During the Q & A following the viewing, both Vaughns presented and fielded questions from the audience. Vince tended to dominate the conversation as he began by providing the background to the film’s birth. He happened to be in Ireland and decided to partake in a Black Cab taxi tour. Along the way he began noticing several murals as the cabbie showed him the sights while filling his ears with some local history. As the Vaughns are of Irish heritage Vince became intrigued. This was in 2005.
Without missing a beat, he claims he immediately telephoned Valeri about the possibility of her undertaking the subject matter of the murals as a project knowing Valeri’s early penchant for making documentaries. Valeri acquiesced and agreed to do it.

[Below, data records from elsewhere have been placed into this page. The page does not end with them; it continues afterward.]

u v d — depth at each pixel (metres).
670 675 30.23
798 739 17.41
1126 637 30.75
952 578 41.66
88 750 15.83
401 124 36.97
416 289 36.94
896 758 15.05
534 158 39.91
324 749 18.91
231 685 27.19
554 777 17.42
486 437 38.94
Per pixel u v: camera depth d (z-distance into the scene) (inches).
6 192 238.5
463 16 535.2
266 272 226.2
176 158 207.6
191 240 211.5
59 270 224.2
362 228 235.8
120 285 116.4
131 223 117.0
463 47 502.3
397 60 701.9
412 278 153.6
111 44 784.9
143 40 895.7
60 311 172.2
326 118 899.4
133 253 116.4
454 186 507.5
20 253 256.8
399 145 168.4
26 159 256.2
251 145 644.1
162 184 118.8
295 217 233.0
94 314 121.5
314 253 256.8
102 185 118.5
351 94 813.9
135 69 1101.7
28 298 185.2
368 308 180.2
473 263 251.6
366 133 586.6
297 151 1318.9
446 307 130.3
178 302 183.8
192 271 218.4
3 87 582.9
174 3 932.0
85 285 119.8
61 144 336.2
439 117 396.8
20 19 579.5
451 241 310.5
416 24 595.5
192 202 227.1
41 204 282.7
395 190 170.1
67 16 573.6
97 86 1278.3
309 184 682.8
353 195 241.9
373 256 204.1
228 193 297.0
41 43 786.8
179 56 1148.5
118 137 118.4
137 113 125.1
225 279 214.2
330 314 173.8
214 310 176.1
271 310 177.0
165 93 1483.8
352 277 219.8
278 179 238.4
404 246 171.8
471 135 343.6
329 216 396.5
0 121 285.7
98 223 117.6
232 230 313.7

The Art of Conflict was seven years in the making including several visits to the Emerald Isle. Numerous interviews and many hours of footage later, a very real piece of art began to emerge as the peace process undertaken at the time began showing aspects of progress evidenced by thematic changes in the mural landscape.
Some of the changes were a concerted effort by the two primary opposing groups, the Catholics and the Protestants, as they tried to peacefully co-exist and to allow the peace process to provide some relief from the tensions of an existing war carried out in their respective neighborhoods and business establishments.
It seemed that the Irish Nationalists, predominantly Catholic, wanted peace a bit more. I don’t believe the Vaughn’s depiction of the conflict was tilted towards either side. A point was made during the Q & A that every effort was made to ensure the piece was as balanced as possible.
With the long history of repression, to me it stands to reason, that the Catholic Nationalists would want peace more as they have fought for rights historically back to the Land Use Agreement.
Literally, Vaughn very well could have produced a Burnsian-style documentary detailing the conflict and its origin. On one hand it’s remarkable she didn’t. While on the other hand, it’s remarkable what she did do.
She captured a very unique time in history using wall murals as an impetus for further inquiry. She delved into the major events and characters of the times and bars no holds eschewing historical photographs, archival footage and present day interviews in telling the story of a bloody, soulless conflict pounded home by the murals and their shapelessness and faceless depictions.
It appears Ms. Vaughn has embarked on a journey of storytelling here that is just beginning. Wholeheartedly recommended.